YOUR GOAL: Among the entries below, one stretch runs from the line that contains "left wrist: (1093, 625)" through the line that contains "right shoulder: (678, 566)". Repeat that stretch exactly, ends included, and only that.

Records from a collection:

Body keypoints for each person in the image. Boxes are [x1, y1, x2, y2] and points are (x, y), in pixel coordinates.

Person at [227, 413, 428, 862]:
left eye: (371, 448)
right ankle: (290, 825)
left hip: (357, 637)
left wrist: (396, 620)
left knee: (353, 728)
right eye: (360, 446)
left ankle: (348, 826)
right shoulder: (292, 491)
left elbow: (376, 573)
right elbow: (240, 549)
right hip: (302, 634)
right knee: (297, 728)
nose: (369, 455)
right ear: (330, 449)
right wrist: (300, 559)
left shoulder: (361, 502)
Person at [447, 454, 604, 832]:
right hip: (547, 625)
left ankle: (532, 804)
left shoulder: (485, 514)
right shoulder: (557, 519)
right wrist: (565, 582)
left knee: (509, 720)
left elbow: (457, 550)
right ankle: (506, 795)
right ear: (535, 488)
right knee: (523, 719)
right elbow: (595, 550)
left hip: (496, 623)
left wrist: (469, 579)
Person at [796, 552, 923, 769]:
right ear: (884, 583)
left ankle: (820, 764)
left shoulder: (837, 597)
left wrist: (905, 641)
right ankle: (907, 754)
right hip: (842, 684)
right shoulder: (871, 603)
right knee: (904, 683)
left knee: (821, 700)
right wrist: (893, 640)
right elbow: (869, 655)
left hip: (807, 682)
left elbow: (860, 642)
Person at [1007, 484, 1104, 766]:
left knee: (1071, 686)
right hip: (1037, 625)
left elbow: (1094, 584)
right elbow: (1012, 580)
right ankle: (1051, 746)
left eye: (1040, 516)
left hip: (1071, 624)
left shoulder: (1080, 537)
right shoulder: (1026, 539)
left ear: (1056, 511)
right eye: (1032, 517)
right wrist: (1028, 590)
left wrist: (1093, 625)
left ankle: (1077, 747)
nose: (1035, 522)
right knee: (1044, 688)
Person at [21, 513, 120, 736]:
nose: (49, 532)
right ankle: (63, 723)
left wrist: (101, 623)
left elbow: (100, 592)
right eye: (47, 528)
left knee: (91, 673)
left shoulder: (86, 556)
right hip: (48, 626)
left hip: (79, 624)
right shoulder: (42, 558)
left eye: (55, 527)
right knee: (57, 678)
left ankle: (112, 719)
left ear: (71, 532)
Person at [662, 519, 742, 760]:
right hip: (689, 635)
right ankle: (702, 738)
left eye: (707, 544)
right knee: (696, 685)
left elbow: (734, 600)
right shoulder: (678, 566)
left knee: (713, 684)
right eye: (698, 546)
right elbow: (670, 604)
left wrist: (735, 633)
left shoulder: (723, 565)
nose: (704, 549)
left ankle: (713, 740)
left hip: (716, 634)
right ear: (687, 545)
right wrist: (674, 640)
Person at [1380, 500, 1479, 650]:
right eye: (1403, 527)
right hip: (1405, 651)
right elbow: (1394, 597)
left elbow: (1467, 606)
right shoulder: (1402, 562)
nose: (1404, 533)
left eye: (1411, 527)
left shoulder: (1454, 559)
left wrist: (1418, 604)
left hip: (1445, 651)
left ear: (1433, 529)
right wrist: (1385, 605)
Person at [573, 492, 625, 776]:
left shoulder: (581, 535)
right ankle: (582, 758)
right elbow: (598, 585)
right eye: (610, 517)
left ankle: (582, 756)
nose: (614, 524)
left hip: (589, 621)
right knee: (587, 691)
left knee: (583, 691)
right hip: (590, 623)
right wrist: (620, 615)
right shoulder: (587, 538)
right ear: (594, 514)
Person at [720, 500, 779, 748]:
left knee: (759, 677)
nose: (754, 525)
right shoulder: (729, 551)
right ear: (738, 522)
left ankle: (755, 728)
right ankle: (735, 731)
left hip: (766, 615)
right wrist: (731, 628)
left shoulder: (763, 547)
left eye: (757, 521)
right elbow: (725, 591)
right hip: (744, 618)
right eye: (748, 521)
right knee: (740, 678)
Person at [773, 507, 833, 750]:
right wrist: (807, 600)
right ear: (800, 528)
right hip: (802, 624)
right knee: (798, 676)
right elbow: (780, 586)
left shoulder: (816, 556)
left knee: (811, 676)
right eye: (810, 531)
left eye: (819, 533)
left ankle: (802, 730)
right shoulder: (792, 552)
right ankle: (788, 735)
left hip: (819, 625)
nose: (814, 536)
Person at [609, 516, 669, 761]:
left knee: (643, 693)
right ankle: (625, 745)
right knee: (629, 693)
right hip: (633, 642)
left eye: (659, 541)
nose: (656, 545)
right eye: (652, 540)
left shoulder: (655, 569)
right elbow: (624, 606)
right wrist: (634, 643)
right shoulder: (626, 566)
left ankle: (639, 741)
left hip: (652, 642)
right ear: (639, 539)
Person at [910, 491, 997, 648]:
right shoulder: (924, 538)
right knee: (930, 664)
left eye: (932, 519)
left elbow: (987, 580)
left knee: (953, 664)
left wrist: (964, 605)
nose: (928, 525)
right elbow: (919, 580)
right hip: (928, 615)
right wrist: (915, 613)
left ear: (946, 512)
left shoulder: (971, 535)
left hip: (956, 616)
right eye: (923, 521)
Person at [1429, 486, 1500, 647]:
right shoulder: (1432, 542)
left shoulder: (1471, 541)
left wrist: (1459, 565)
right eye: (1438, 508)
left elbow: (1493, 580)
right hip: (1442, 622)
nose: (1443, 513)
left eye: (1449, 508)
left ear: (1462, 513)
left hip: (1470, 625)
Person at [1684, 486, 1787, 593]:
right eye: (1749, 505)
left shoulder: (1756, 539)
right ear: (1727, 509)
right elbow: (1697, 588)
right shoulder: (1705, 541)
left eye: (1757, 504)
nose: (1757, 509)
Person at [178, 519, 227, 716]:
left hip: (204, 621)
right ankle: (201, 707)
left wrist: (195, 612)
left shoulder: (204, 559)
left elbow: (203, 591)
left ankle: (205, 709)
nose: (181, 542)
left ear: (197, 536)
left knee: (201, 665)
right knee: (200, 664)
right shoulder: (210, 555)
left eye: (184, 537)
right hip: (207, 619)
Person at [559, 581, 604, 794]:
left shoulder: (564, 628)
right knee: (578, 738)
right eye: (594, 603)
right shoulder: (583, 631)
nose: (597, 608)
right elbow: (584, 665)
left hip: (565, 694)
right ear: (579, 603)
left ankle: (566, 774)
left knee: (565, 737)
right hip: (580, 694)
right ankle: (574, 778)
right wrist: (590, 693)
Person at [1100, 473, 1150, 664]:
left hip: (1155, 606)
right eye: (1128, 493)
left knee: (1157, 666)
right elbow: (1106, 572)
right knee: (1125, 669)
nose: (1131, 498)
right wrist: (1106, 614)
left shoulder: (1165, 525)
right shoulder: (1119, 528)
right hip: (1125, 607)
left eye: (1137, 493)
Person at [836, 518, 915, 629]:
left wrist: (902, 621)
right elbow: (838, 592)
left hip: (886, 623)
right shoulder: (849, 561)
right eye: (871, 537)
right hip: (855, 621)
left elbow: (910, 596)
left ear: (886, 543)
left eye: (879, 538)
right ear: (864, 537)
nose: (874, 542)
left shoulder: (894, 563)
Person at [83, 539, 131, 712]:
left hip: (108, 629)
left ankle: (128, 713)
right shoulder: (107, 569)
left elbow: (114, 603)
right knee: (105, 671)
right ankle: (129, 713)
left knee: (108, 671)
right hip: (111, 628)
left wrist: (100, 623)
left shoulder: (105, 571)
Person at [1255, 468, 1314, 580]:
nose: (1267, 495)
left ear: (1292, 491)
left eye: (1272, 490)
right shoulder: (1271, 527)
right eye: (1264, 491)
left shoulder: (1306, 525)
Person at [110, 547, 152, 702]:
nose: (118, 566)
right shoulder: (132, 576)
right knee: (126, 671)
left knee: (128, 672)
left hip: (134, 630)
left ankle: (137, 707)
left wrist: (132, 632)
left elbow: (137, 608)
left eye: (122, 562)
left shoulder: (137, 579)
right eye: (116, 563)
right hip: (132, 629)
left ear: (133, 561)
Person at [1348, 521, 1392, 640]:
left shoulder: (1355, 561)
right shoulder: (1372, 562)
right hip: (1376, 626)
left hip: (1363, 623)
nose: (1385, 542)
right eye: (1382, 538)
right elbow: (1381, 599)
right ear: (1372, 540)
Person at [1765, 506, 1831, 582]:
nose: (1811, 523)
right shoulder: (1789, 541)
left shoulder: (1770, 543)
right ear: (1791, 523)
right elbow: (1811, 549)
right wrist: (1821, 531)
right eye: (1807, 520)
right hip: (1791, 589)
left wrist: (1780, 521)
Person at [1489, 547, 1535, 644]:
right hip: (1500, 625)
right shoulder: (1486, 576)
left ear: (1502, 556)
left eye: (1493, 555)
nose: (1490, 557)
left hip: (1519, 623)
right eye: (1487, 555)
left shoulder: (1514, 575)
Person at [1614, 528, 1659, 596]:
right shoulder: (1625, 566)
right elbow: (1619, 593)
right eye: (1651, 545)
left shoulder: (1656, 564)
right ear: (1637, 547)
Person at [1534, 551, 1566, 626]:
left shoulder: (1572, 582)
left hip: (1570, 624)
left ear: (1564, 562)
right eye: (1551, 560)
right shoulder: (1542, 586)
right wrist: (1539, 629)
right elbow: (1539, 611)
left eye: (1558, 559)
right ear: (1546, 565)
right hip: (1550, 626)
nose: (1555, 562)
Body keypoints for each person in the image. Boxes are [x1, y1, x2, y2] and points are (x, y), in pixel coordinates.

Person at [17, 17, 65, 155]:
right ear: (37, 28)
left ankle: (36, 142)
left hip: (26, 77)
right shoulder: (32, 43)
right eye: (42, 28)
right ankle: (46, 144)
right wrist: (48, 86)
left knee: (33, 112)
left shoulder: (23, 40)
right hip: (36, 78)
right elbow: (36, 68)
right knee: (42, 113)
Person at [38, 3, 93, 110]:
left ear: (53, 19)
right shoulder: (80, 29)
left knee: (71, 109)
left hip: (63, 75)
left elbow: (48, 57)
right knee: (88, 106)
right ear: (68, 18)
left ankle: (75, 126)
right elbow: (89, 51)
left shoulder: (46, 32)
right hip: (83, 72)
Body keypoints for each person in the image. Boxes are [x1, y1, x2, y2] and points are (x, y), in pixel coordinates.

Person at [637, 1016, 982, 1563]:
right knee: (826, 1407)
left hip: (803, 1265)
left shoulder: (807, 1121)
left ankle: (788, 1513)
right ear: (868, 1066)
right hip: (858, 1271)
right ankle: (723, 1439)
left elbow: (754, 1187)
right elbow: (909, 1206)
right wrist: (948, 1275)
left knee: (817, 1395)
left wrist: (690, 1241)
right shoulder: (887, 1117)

ANSWER TO THIS TASK:
left wrist: (1093, 625)
left ankle: (1077, 747)
nose: (1035, 522)
right knee: (1044, 688)
Person at [21, 513, 120, 736]:
nose: (49, 532)
right ankle: (63, 723)
left wrist: (101, 623)
left elbow: (100, 592)
right eye: (47, 528)
left knee: (91, 673)
left shoulder: (86, 556)
right hip: (48, 626)
left hip: (79, 624)
right shoulder: (42, 558)
left eye: (55, 527)
right knee: (57, 678)
left ankle: (112, 719)
left ear: (71, 532)
Person at [662, 519, 742, 760]:
right hip: (689, 635)
right ankle: (702, 738)
left eye: (707, 544)
right knee: (696, 685)
left elbow: (734, 600)
right shoulder: (678, 566)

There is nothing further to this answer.